Hello all. I’m working on using MarkupLM transformer for an html page. These end up way of over max_length of 512 tokens. I notice when I set return_overflowing_tokens=True, I will get back the extra tokens after it get’s truncated. The problem is I end up with uneven tensors. For example my first dataset item looks like:
input_ids torch.Size([57, 512])
token_type_ids torch.Size([57, 512])
attention_mask torch.Size([57, 512])
overflow_to_sample_mapping torch.Size([57])
xpath_tags_seq torch.Size([57, 512, 50])
xpath_subs_seq torch.Size([57, 512, 50])
labels torch.Size([57, 512])
whereas the second looks like
input_ids torch.Size([7, 512])
token_type_ids torch.Size([7, 512])
attention_mask torch.Size([7, 512])
overflow_to_sample_mapping torch.Size([7])

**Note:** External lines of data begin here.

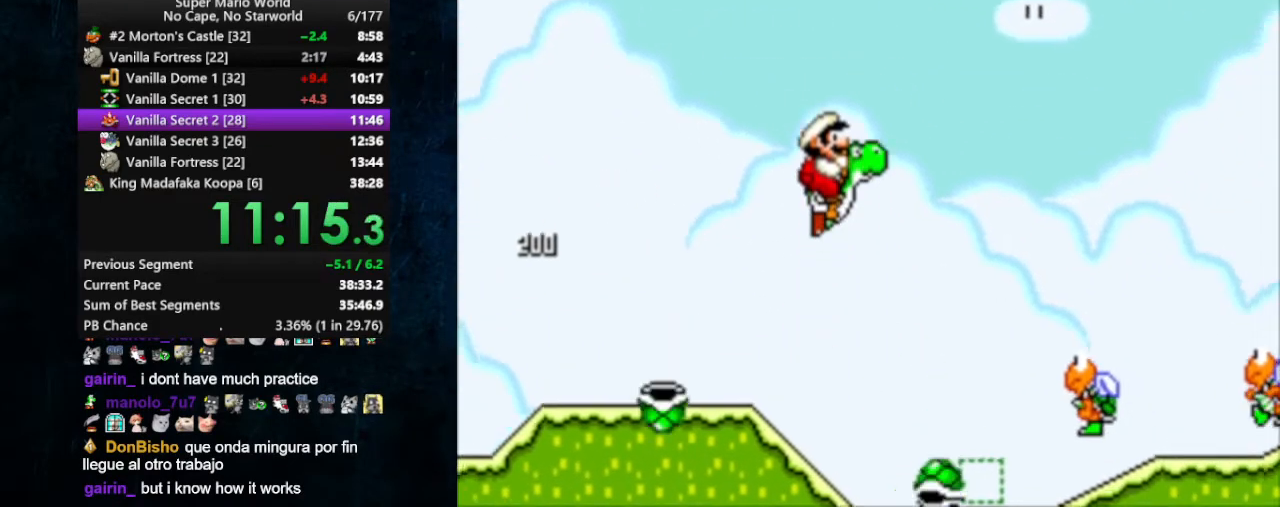
{"buttons": ["B", "X", "DPAD_RIGHT"], "events": [[233, "B", "down"]]}
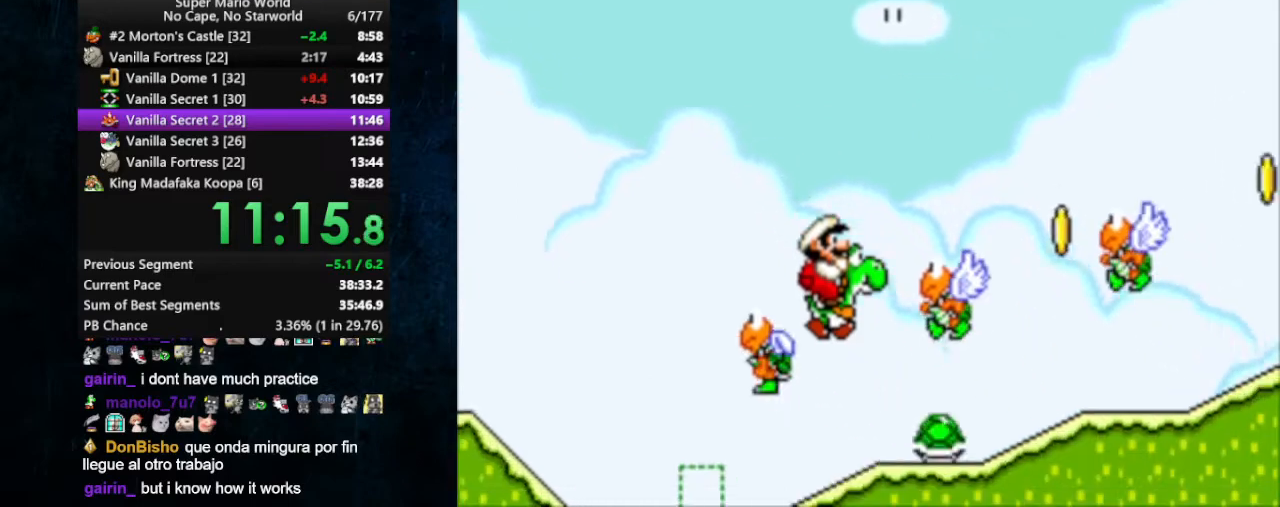
{"buttons": ["B", "X", "DPAD_RIGHT"], "events": []}
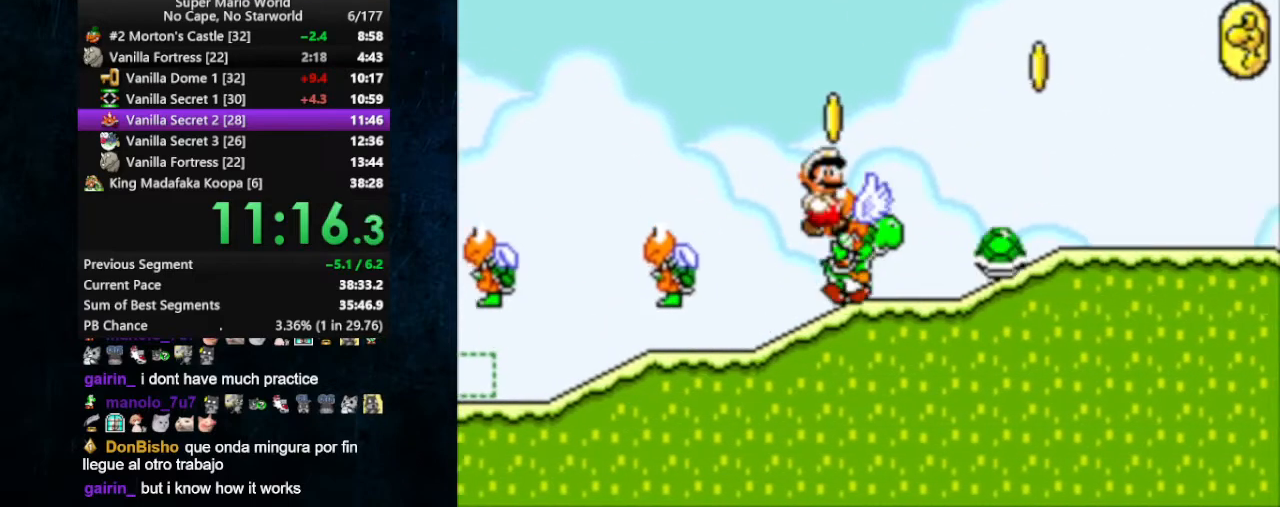
{"buttons": ["X", "DPAD_RIGHT"], "events": [[33, "B", "up"]]}
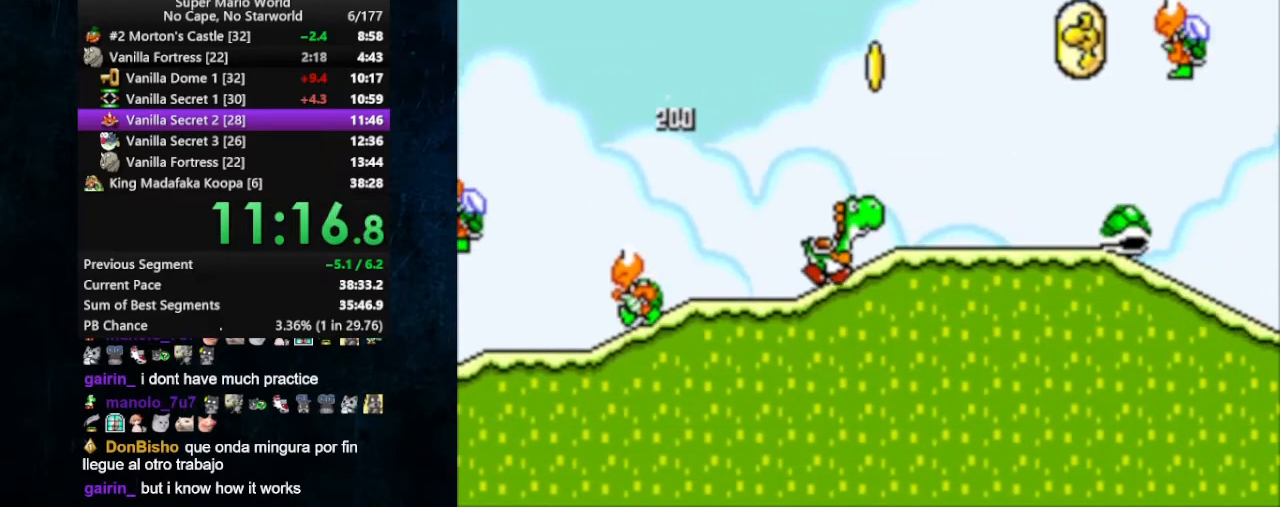
{"buttons": ["X", "DPAD_RIGHT"], "events": [[167, "DPAD_LEFT", "down"], [167, "DPAD_RIGHT", "up"], [167, "DPAD_UP", "down"], [300, "DPAD_LEFT", "up"], [300, "DPAD_RIGHT", "down"], [300, "DPAD_UP", "up"]]}
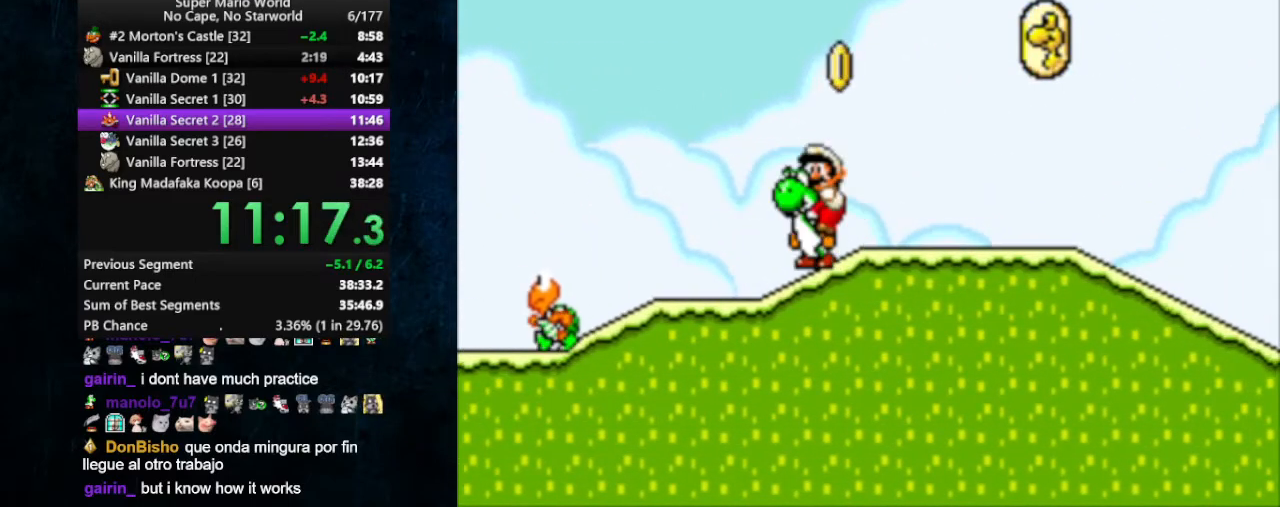
{"buttons": ["X", "DPAD_UP", "DPAD_RIGHT"], "events": [[133, "DPAD_UP", "down"], [233, "Y", "down"], [367, "Y", "up"]]}
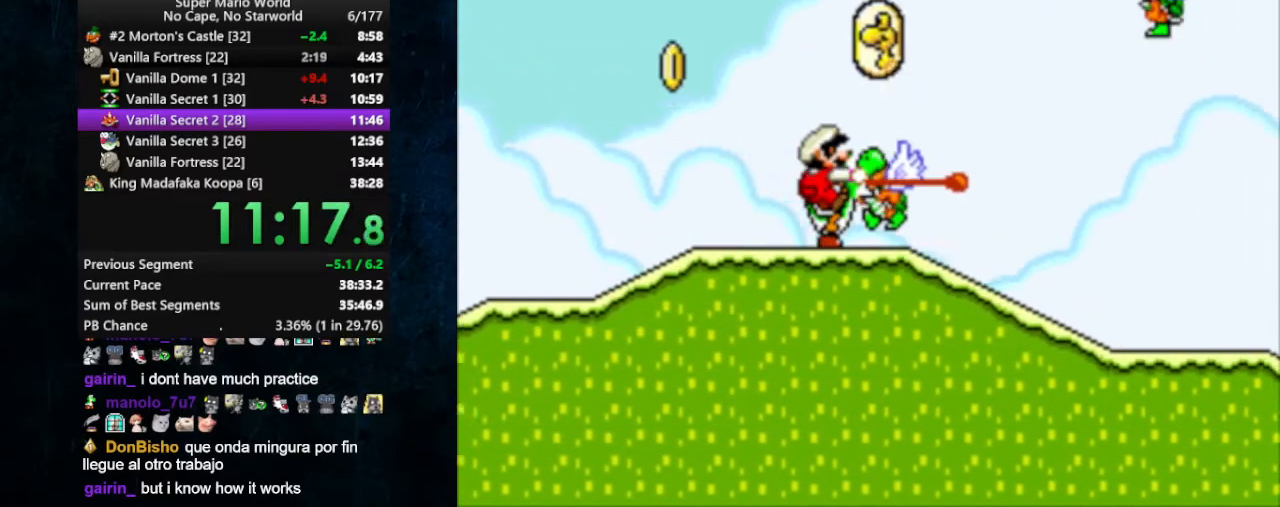
{"buttons": ["X", "Y", "DPAD_UP", "DPAD_RIGHT"], "events": [[133, "Y", "down"], [233, "Y", "up"], [467, "Y", "down"]]}
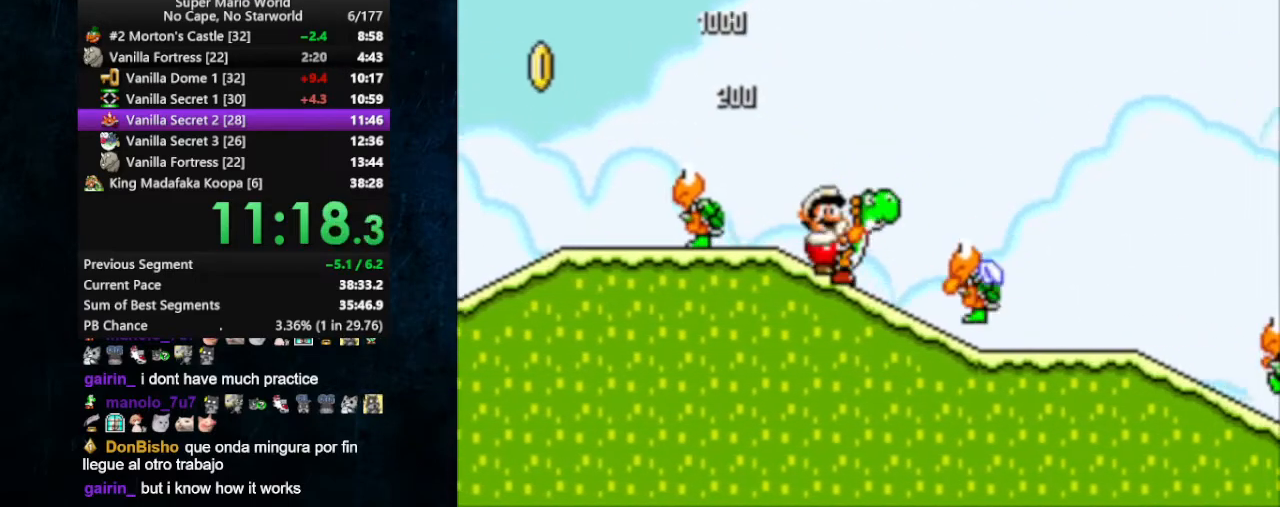
{"buttons": ["X", "DPAD_UP", "DPAD_RIGHT"], "events": [[100, "Y", "up"], [167, "Y", "down"], [233, "Y", "up"], [333, "Y", "down"], [433, "Y", "up"]]}
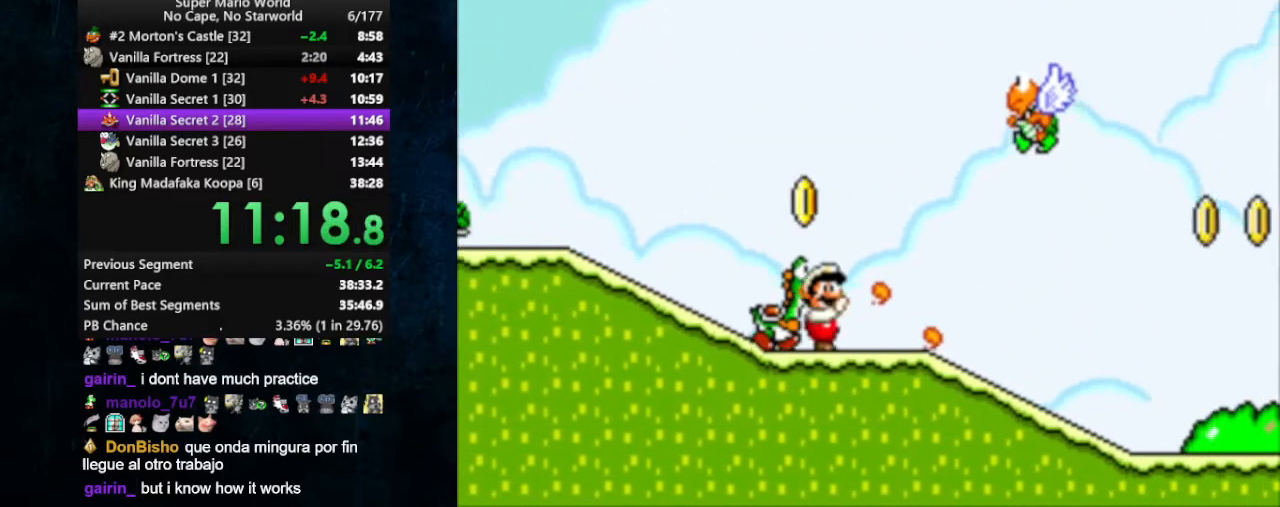
{"buttons": ["X", "DPAD_UP", "DPAD_RIGHT"], "events": []}
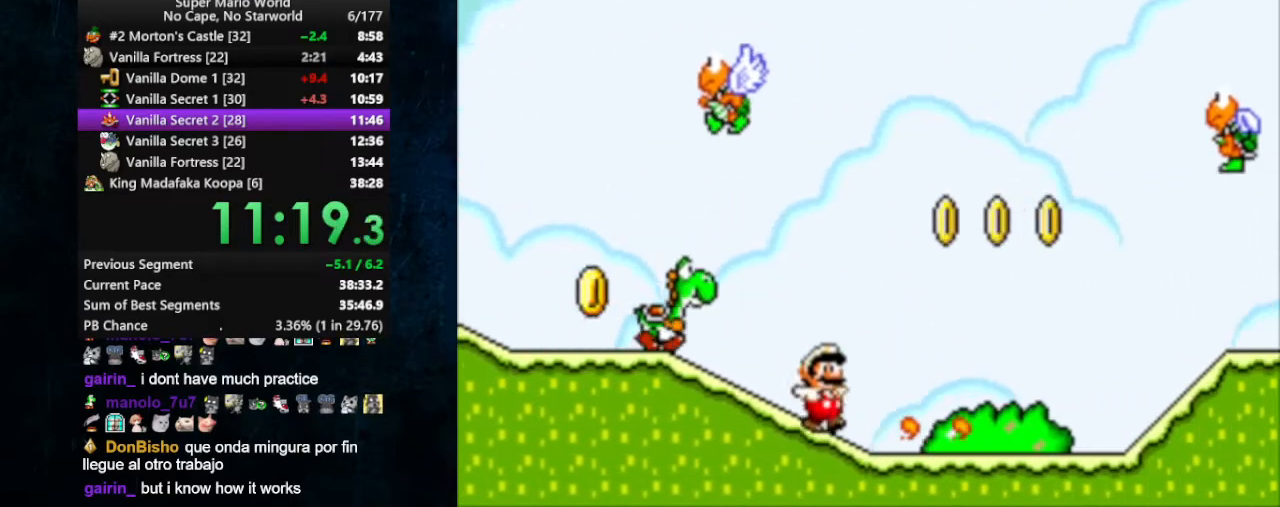
{"buttons": ["X", "DPAD_UP", "DPAD_LEFT"], "events": [[100, "DPAD_RIGHT", "up"], [133, "B", "down"], [133, "DPAD_LEFT", "down"], [267, "DPAD_UP", "up"], [300, "B", "up"], [500, "DPAD_UP", "down"]]}
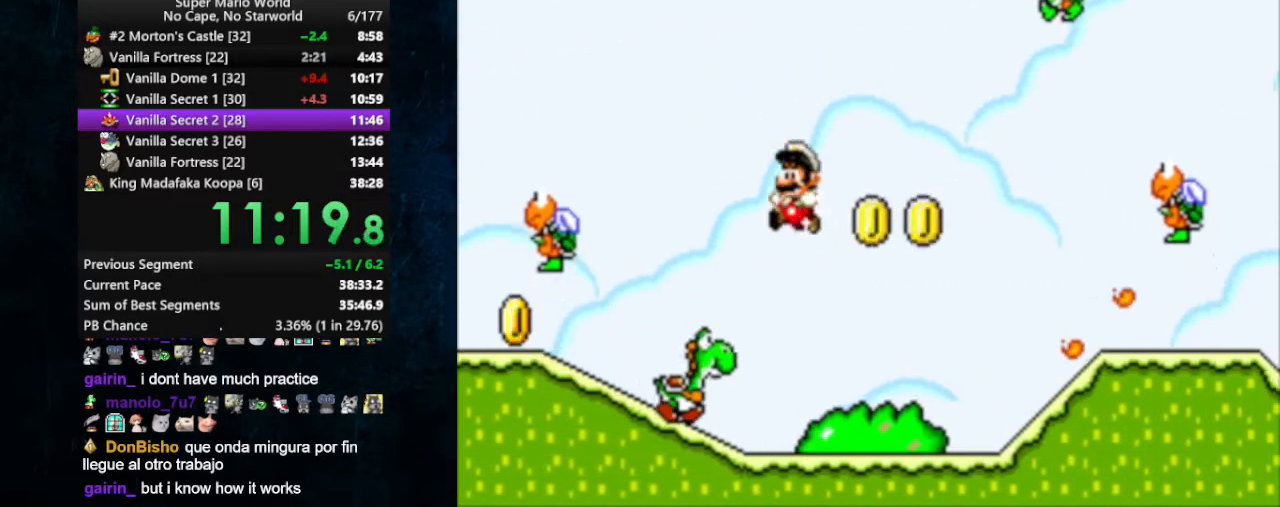
{"buttons": ["X", "DPAD_UP", "DPAD_RIGHT"], "events": [[33, "DPAD_LEFT", "up"], [33, "DPAD_UP", "up"], [67, "DPAD_RIGHT", "down"], [500, "DPAD_UP", "down"]]}
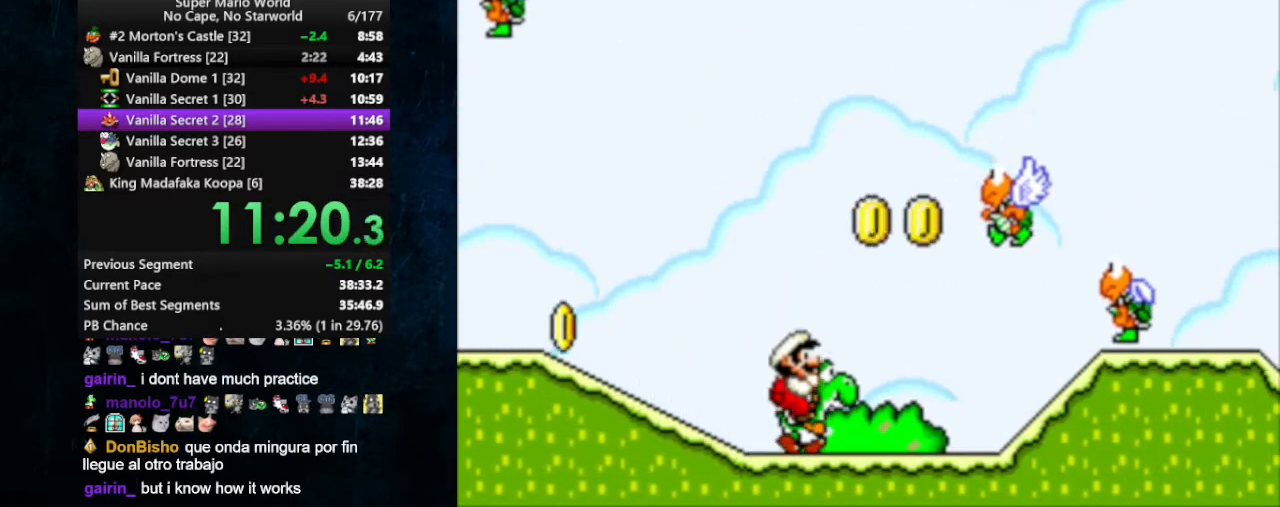
{"buttons": ["X", "Y", "DPAD_UP", "DPAD_RIGHT"], "events": [[100, "DPAD_RIGHT", "up"], [100, "Y", "down"], [233, "Y", "up"], [300, "DPAD_RIGHT", "down"], [467, "Y", "down"]]}
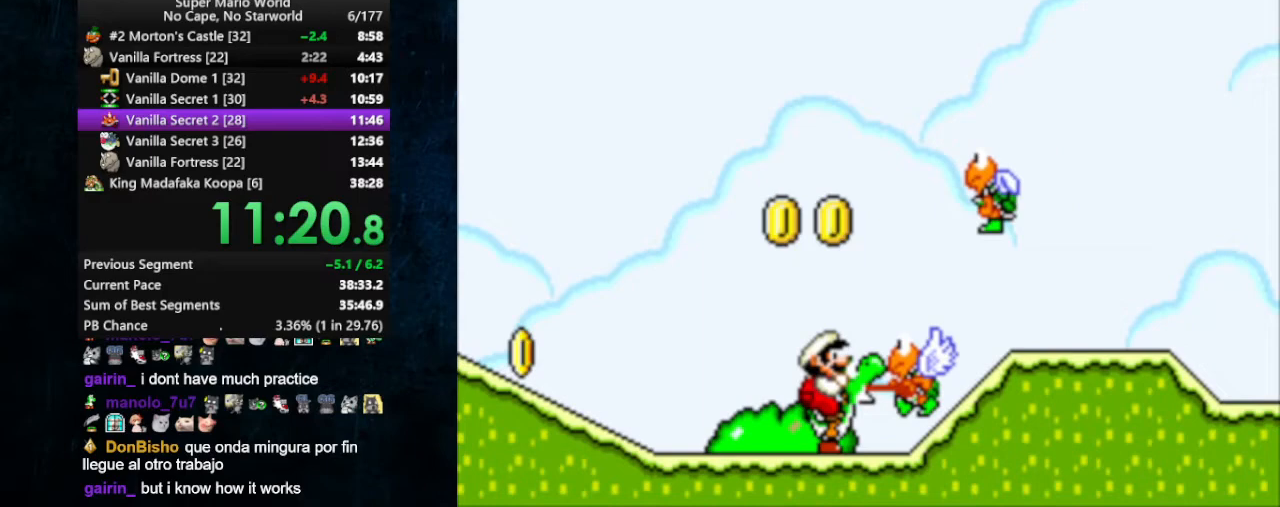
{"buttons": ["X", "DPAD_UP", "DPAD_RIGHT"], "events": [[67, "Y", "up"]]}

xpath_tags_seq torch.Size([7, 512, 50])
xpath_subs_seq torch.Size([7, 512, 50])
labels torch.Size([7, 512])
Is there a way to automatically pad these tensors in the second dimension? I tried doing it manually (using just two dataset items, verifying exact same shape) and passing it to the trainer but ended up with:
RuntimeError: The size of tensor a (512) must match the size of tensor b (50) at non-singleton dimension 2
Not sure if I’m going about this the correct way but any guidance or thoughts would be appreciated. Thank you.